***** Material provided

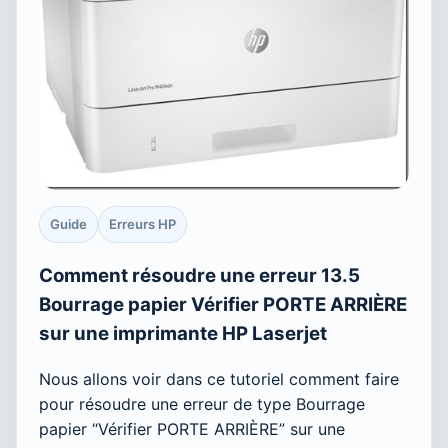
Guide
Erreurs HP
Comment résoudre une erreur 13.5
Bourrage papier Vérifier PORTE ARRIÈRE
sur une imprimante HP Laserjet
Nous allons voir dans ce tutoriel comment faire
pour résoudre une erreur de type Bourrage
papier “Vérifier PORTE ARRIÈRE” sur une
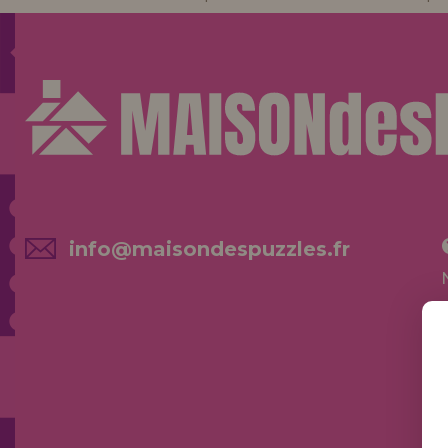
info@maisondespuzzles.fr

**********

Task directions:
Revise the text of all the records by replacing "tutoriel" with "article" and leaving every other word unchanged. Omit the pictures from the answer.

Task output:
Guide
Erreurs HP
Comment résoudre une erreur 13.5
Bourrage papier Vérifier PORTE ARRIÈRE
sur une imprimante HP Laserjet
Nous allons voir dans ce article comment faire
pour résoudre une erreur de type Bourrage
papier “Vérifier PORTE ARRIÈRE” sur une
info@maisondespuzzles.fr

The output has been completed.